“This is it,” a friend said to me as we were walking up Market Street with other developers, late at night as WWDC was winding down several years ago. The iPhone had hit. The conference was getting bigger. Apple was on the verge of becoming a giant in the industry and you could feel it in the air — a coming change that was obvious only from a distance because it disappeared as you reached for it, like San Francisco fog rolling over the bay. “This is the height of the conference and it’s never going to be like this again.”
Looking back it perfectly captured what I think of as the second “era” of WWDC. It was a kind of golden age for Mac and iOS developers, with a new generation of successful Mac indies and before the iOS race to the bottom was much past the starting line.
From my perspective, learning Mac development in the mid 90s, there are three distinct eras of Apple’s WWDC. My first WWDCs were at the San Jose Convention Center. The developer base was small enough that you consistently ran into everyone, companies like Metrowerks and even Adobe seemed to have an influence on the conference, and Apple frequently showed off new APIs that might not actually ship soon or ever. It was an exciting time to be a Mac developer but the rest of the world didn’t care. This was the backdrop for the failed Copland project, for Steve Jobs coming back, for the clash between Carbon and Cocoa, and the acceptance of Mac OS X.
The next era was at the move to San Francisco. The conference was getting bigger but Apple attempted to keep the events and themes that made WWDC the same, even for a while busing attendees to the beer bash in Cupertino. This is the time when the iPhone SDK arrived and the conference exploded. I think most developers will always look back at this time as something amazing. It’s the backdrop for that walk up Market Street and a dozen similar conversations.

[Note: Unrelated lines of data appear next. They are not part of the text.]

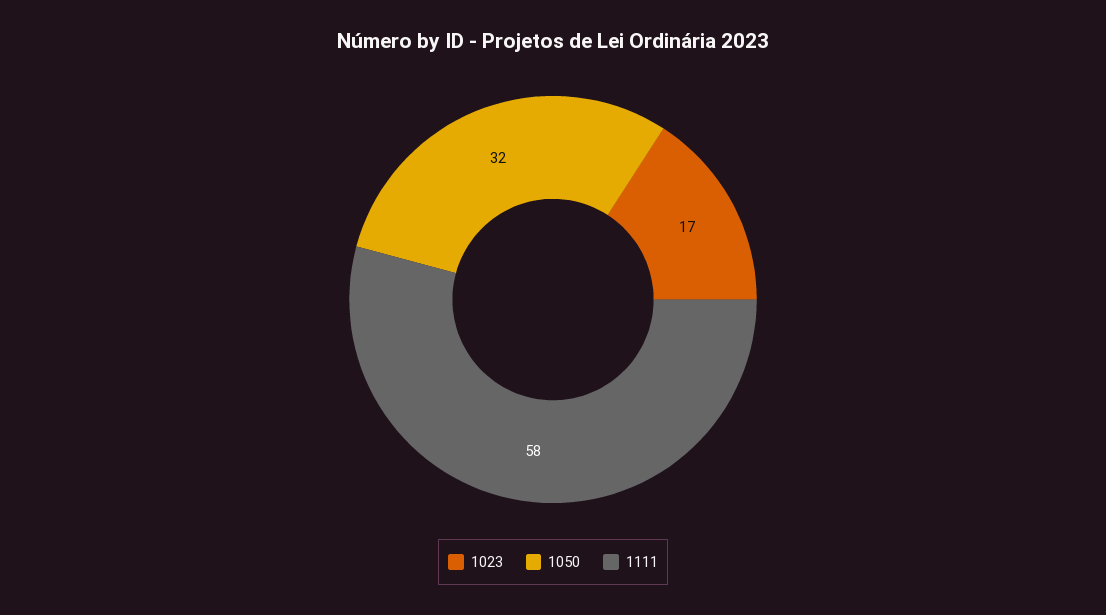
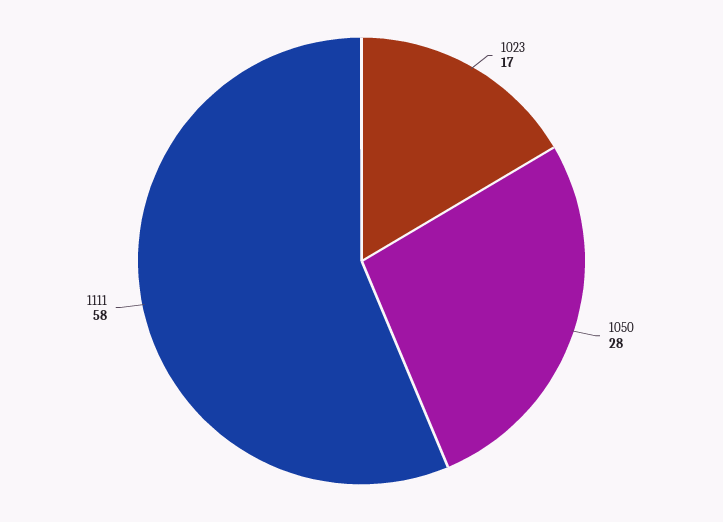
  {
    "1023": 17,
-   "1050": 32,
+   "1050": 28,
    "1111": 58
  }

Now we’re in the third modern era of WWDC, with one undeniable characteristic: a small percentage of developers can get a ticket to the conference. The community, however, is as strong as ever, and there’s still a desire to have WWDC be that “one place” that developers can meet each year. It’s a need that smaller, regional conferences, no matter how important they are, just can’t fill.
I like this post from James Dempsey because it starts with the assumption that not getting a WWDC ticket is the new normal:
Once something changes from being dependably available to rarely available, you begin to form alternate plans and take alternate paths.
He’s right. Since it’s likely that Apple will continue to iterate slowly instead of making major changes to grow the conference, we’re better off adapting. By adapting we can focus on preserving the community aspects of WWDC that are arguably just as important as the technical tracks.
And change comes slowly to WWDC. I realized while watching video from the Tech Talks recently that Apple just doesn’t see a big problem. John Geleynse described a situation where only one person from a team is at WWDC; the rest of the company is back at the office watching videos and sending questions to their coworker at the conference to ask in the labs. Getting videos out the same day makes the conference more useful for both those without a ticket and actual attendees (and their team) too.
(I still have complaints about how WWDC tickets are distributed and why Apple doesn’t attempt to grow the conference a little more, but the lottery is an improvement over last year. See Core Intuition episodes 132 and 133 for a full discussion.)
I’ll be in San Francisco for a few days next week — at AltConf, at the Cartoon Art Museum fundraiser, catching up on session videos, waiting in line for coffee, hiding in my hotel room writing code, and getting some good food and drink with fellow developers. WWDC means something different now, but it matters just as much as it always has. Hope to see you there.